Sommer Bisgaard is part of a Darim working group that set about establishing a common understanding of the total cost of risk, standardising the data to be used and exploring how this can be used within an ERM reporting framework.
Alongside Sommer Bisgaard are Helle Friberg, senior insurance manager at Danish telecommunications company company Nuuday, Eva Guldhammer, lead insurance manager at Denmark’s largest digital infrastructure provider TDC Net, and Niels Fogh Kristiansen, account director and partner at WTW Denmark.
The first task for the working group was to divide the project into two parts – the first to look at developing a shared understanding of the basics of TCoR and how it can be put to use by risk and insurance managers, the second to see how TCoR can be used within an enterprise risk management reporting framework.
“What is the cost of TCoR?” said Sommer Bisgaard. “It may be that some of us have been measuring it without knowing it.”
While many risk managers in the group concluded that they were calculating their TCoR already, there are typically differences in how this is done.
Initially, the definition was discussed with the risk managers in the group and then taken to the insurance industry for its perspective at the Darim conference in March.
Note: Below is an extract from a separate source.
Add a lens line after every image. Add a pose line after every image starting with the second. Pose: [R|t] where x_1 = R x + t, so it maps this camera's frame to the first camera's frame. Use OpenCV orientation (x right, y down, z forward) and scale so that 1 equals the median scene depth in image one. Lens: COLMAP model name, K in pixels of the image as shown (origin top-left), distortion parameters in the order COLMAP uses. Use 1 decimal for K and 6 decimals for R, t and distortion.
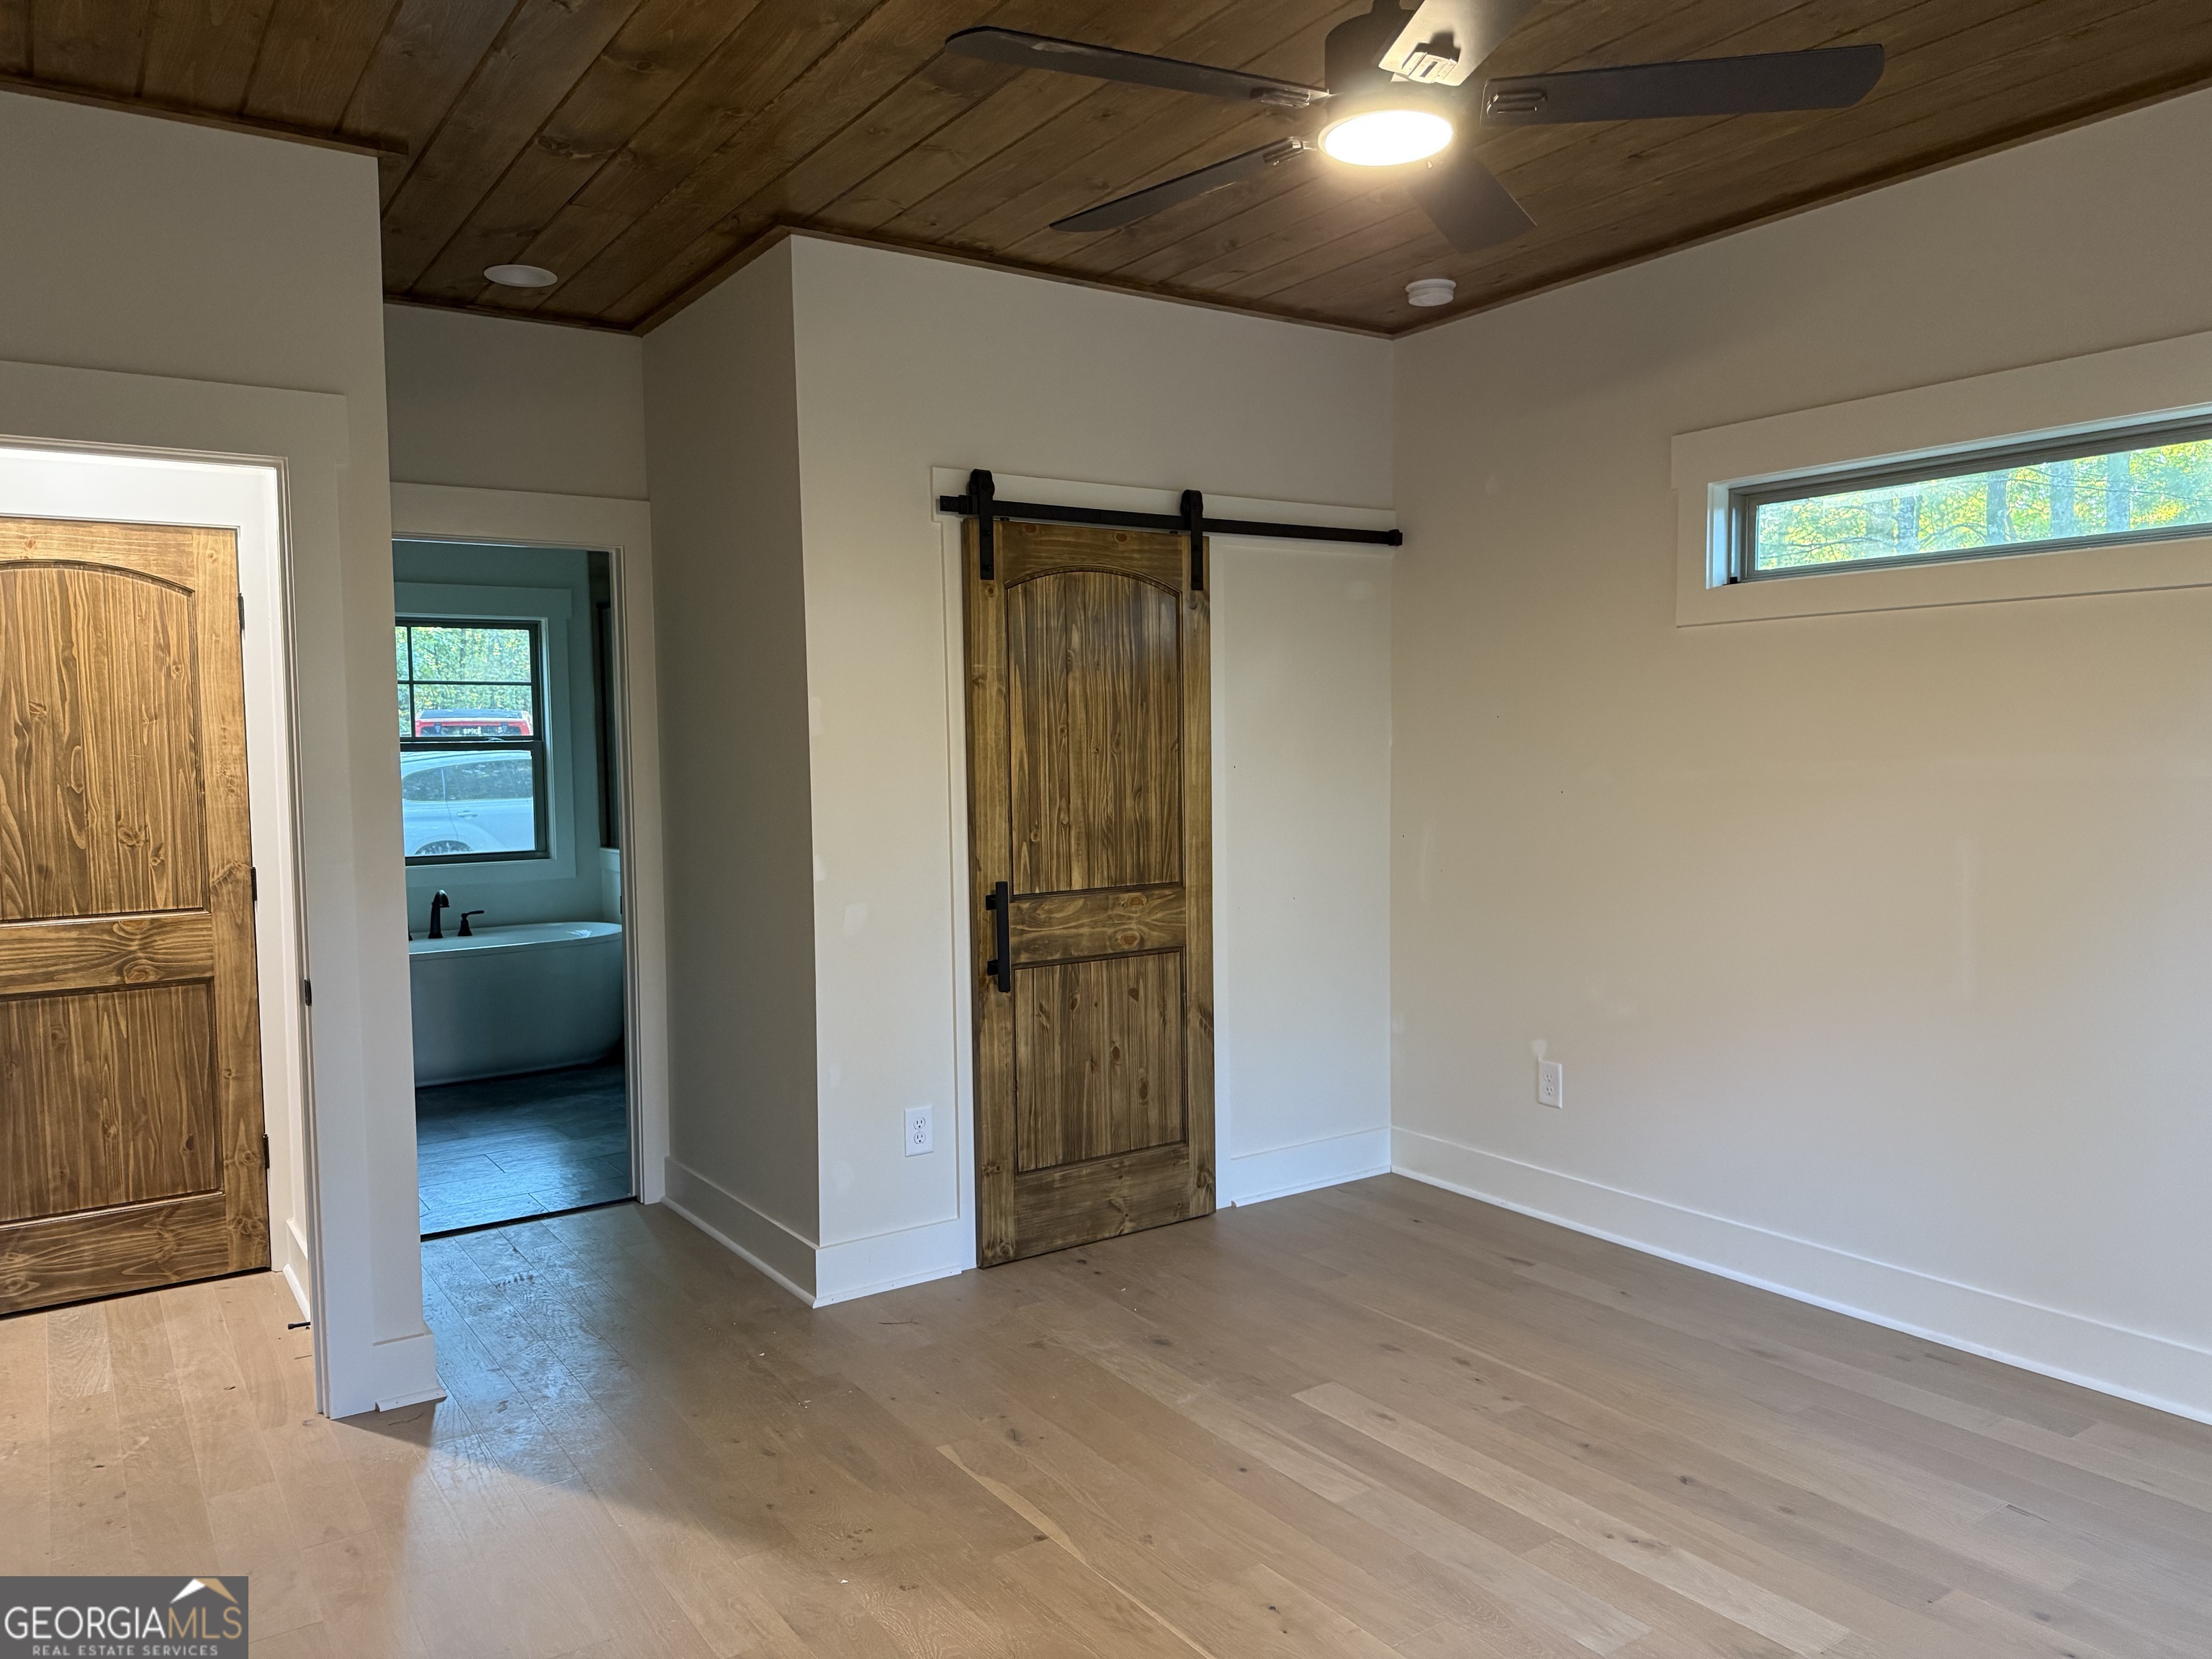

The calculation of TCoR is a topical issue given the current market conditions where insurance capacity is reduced and premiums are rising. “It is attractive for senior management because they want to know why the insurance portfolio looks like it does,” said Fogh Kristiansen.
“We have seen a hardening in the last two years and senior management are asking us why costs are going up,” said Sommer Bisgaard. “More is expected of us. They [senior management] want the quantification and they want the numbers, so it is important to talk about it.”
It is also a critical tool in risk mitigation both in terms of providing more information to insurers and providing the cost benefit analysis to decide what exposures can be taken on by the company.
“It will be a tool to get better coverage and to better decide where to allocate it,” said Guldhammer.
In the meantime, the group will continue to recruit members from the risk and insurance industry and work on further standardisation, said Sommer Bisgaard.